- [ACTIVITY] Copy out the data word for word. The images are not part of the copy.

- [DATA EXCERPTS]
BEGIN

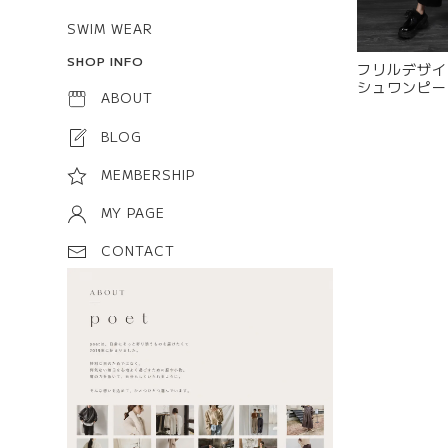
SWIM WEAR
SHOP INFO
フリルデザイ
シュワンピース
ABOUT
BLOG
MEMBERSHIP
MY PAGE
CONTACT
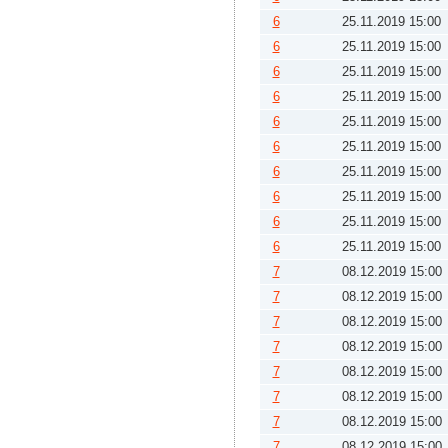
6
25.11.2019 15:00
6
25.11.2019 15:00
6
25.11.2019 15:00
6
25.11.2019 15:00
6
25.11.2019 15:00
6
25.11.2019 15:00
6
25.11.2019 15:00
6
25.11.2019 15:00
6
25.11.2019 15:00
6
25.11.2019 15:00
7
08.12.2019 15:00
7
08.12.2019 15:00
7
08.12.2019 15:00
7
08.12.2019 15:00
7
08.12.2019 15:00
7
08.12.2019 15:00
7
08.12.2019 15:00
7
08.12.2019 15:00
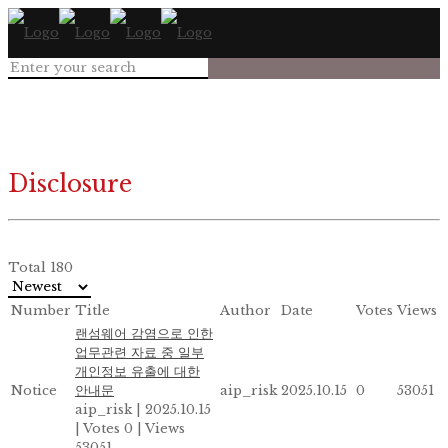
Disclosure
Total 180
Number
Title
Author
Date
Votes
Views
랜섬웨어 감염으로 인한
업무관련 자료 중 일부
개인정보 유출에 대한
Notice
안내문
aip_risk
2025.10.15
0
53051
aip_risk
|
2025.10.15
|
Votes 0
|
Views
53051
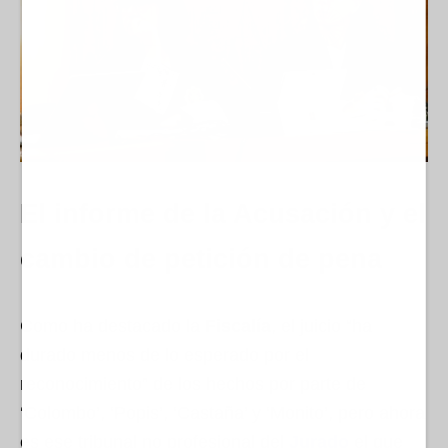
El informe de la Acusación y el
cambio de petición de pena
Como ha destacado la
Fiscalía
, el juicio “ha
durado menos de lo esperado por el
reconocimiento” de los hechos por parte de
‘Colombo’, ‘Popis’, ‘Castaña’ y ‘Monito’, pero ahora
es ese tribunal no profesional del
Jurado
el que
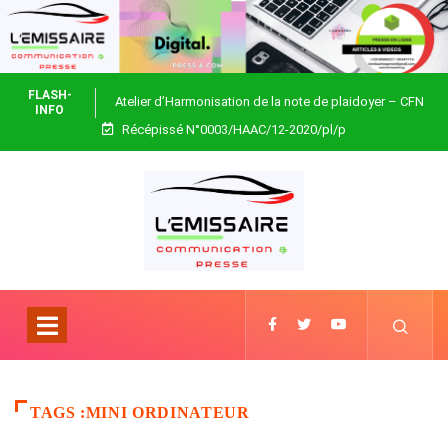
FLASH-
Atelier d’Harmonisation de la note de plaidoyer – CFN
INFO
Récépissé N°0003/HAAC/12-2020/pl/p
Togo
TAGS :MINI ORDINATEUR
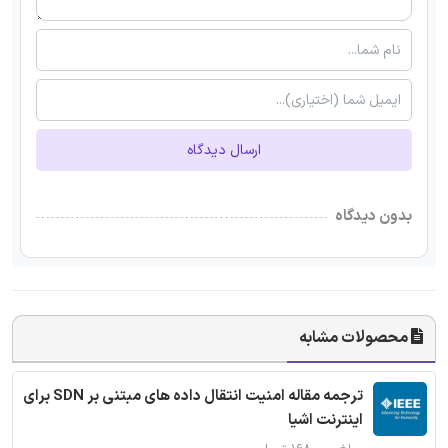
ارسال دیدگاه
بدون دیدگاه
محصولات مشابه
ترجمه مقاله امنیت انتقال داده های مبتنی بر SDN برای
اینترنت اشیا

END

- [SOLUTION FOR THIS TASK]
SWIM WEAR
SHOP INFO
フリルデザイ
シュワンピース
ABOUT
BLOG
MEMBERSHIP
MY PAGE
CONTACT
6
25.11.2019 15:00
6
25.11.2019 15:00
6
25.11.2019 15:00
6
25.11.2019 15:00
6
25.11.2019 15:00
6
25.11.2019 15:00
6
25.11.2019 15:00
6
25.11.2019 15:00
6
25.11.2019 15:00
6
25.11.2019 15:00
7
08.12.2019 15:00
7
08.12.2019 15:00
7
08.12.2019 15:00
7
08.12.2019 15:00
7
08.12.2019 15:00
7
08.12.2019 15:00
7
08.12.2019 15:00
7
08.12.2019 15:00
Disclosure
Total 180
Number
Title
Author
Date
Votes
Views
랜섬웨어 감염으로 인한
업무관련 자료 중 일부
개인정보 유출에 대한
Notice
안내문
aip_risk
2025.10.15
0
53051
aip_risk
|
2025.10.15
|
Votes 0
|
Views
53051
El informe de la Acusación y el
cambio de petición de pena
Como ha destacado la
Fiscalía
, el juicio “ha
durado menos de lo esperado por el
reconocimiento” de los hechos por parte de
‘Colombo’, ‘Popis’, ‘Castaña’ y ‘Monito’, pero ahora
es ese tribunal no profesional del
Jurado
el que
FLASH-
Atelier d’Harmonisation de la note de plaidoyer – CFN
INFO
Récépissé N°0003/HAAC/12-2020/pl/p
Togo
TAGS :MINI ORDINATEUR
ارسال دیدگاه
بدون دیدگاه
محصولات مشابه
ترجمه مقاله امنیت انتقال داده های مبتنی بر SDN برای
اینترنت اشیا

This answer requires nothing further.